Hotly debated is the idea of the new pink pill, a Viagra for ladies that could always make her ‘in the mood', as the US Food and Drug Association (FDA) is scheduled to discuss approving the drug on June 18. ( Add precision on Michael Sand's position).

Boehringer Ingelheim, a German pharmaceutical company, is looking for the FDA's stamp approval to start marketing "flibanserin," a drug that will mess with chemicals in a woman's brain to increase her sexual appetite.

Many health professionals, according to the Washington Post are calling for the FDA to deny the drug saying it does no good for women by inventing "fake" disorders (hypoactive sexual desire disorder [HSDD]), harmful side effect and can even prolong unhealthy and abusive relationships.

Similar to the drug company Pfizer's blue pill, known as Viagra, flibanserin's "sexual" benefits are secondary.

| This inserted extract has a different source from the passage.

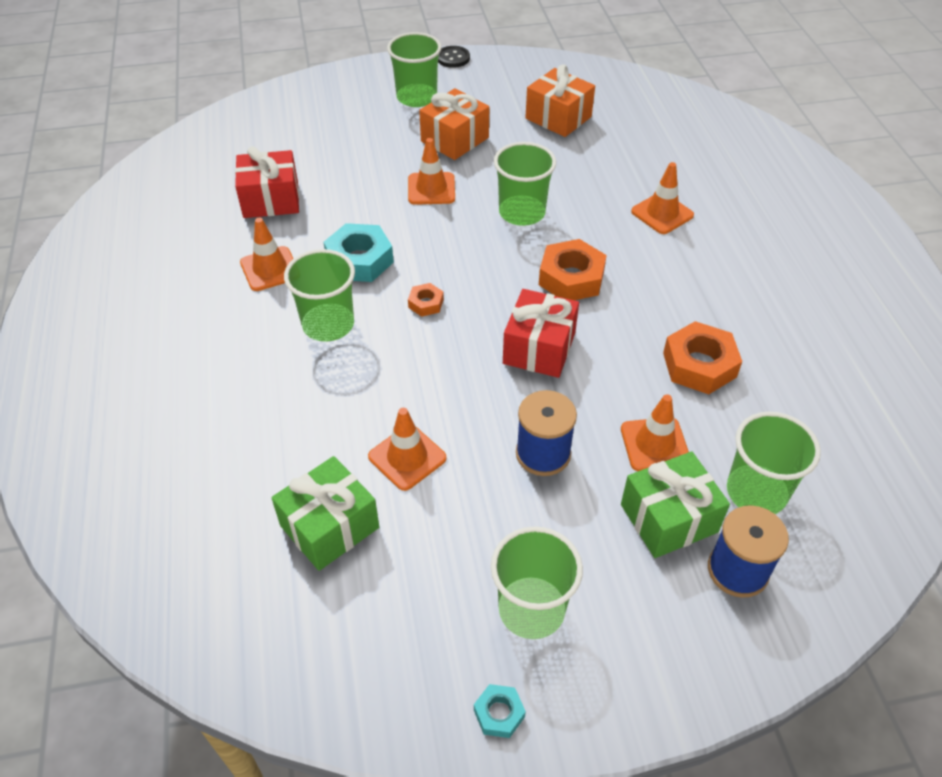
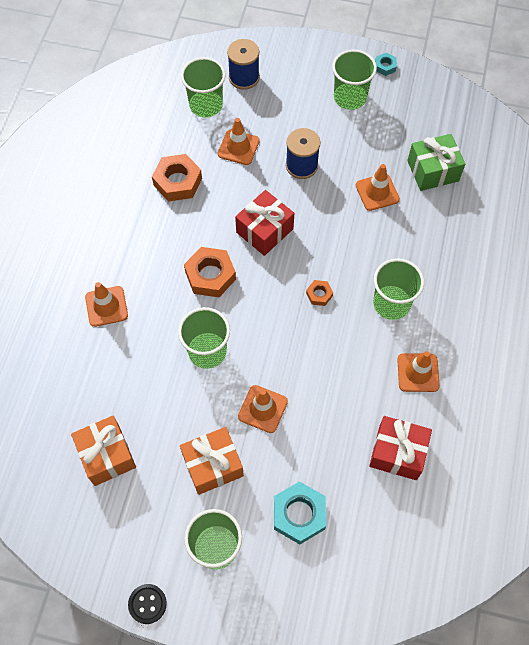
camera: 155 degrees left, 15 degrees up
turquoise nut [323,223,394,282] -> turquoise nut moved to [274,481,326,544]
green gift [621,451,730,558] -> none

The original R&D was to create an antidepressant however the papers on current clinical and basic investigation by the scientific body, The American College of Obstetricians and Gynecologists on May 17, include a 24-week long study by Canadian researchers that found "North American premenopausal women with generalized acquired hypoactive sexual desire disorder who received 24 weeks of treatment with flibanserin were more likely to report a meaningful improvement in their condition than women who received placebo." The study was funded by Boehringer Ingelheim. 

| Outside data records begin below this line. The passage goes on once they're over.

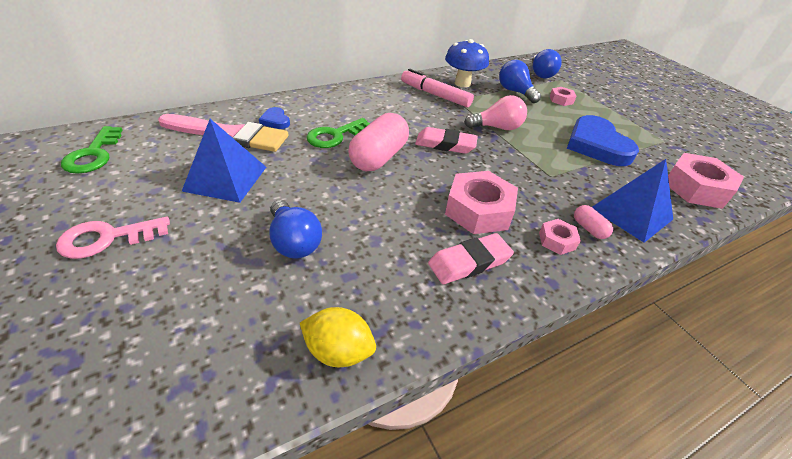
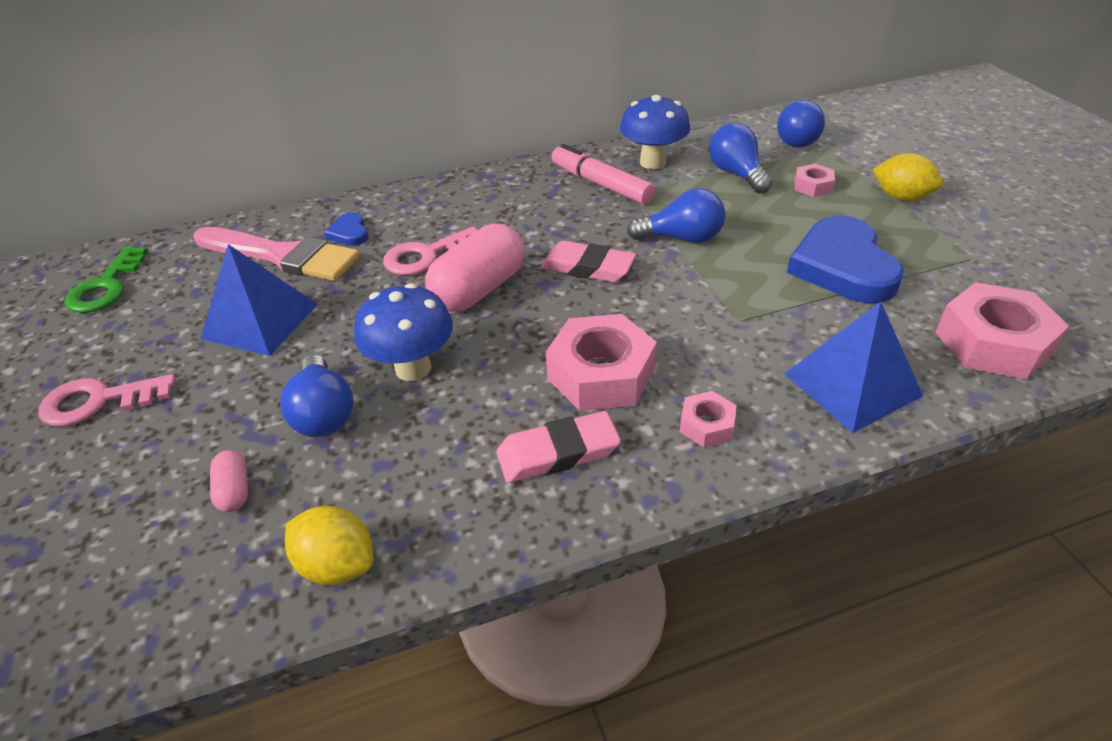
camera: 15 degrees right, 0 degrees up
green key [307,118,370,148] -> pink key [383,226,477,275]
pink light bulb [464,95,527,130] -> blue light bulb [627,188,725,243]
pink capsule [574,205,613,239] -> pink capsule moved to [210,450,248,512]
none -> blue mushroom [354,283,453,381]
none -> yellow lemon [873,153,943,201]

The "fake" disorder, or HSDD is loosely defined as a when a female had little or no sexual desire and activity over a period of time and impact her quality of lifestyle. One concern is that the makers are not sure how it works but think it drops the level of serotonin while increasing dopamine and norepinephrine; so far only slight side effects have been noted by Boehringer Ingelheim's head of clinical research, Michael Sand, including, nausea, dizziness and drowsiness.

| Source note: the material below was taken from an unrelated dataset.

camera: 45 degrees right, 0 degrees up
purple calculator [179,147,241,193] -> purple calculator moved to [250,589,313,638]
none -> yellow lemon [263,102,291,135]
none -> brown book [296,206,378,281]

Sand claims, "women deserve options and we're hoping flibanserin may represent a safe and effective option for many women." Whereas fierce opponents to the drugs approval argues, Ray Moynihan, an author and lecturer at the University of Newcastle, Australia, "people think they are sick when they are not. People become patients when they don't need to be." Moynihan's new book Sex, Lies and Pharmaceuticals slated to be released in October.

Leonore Tiefer, a clinical associate professor of psychiatry at the New York University School of Medicine said, "women's desire for sexual emancipation is very worthy. I fear that it's being hijacked by a profit-oriented industry that doesn't really try to understand women and their sexuality."

It will be interesting to see what the FDA decides and if the pink pill will be the next big drug trend.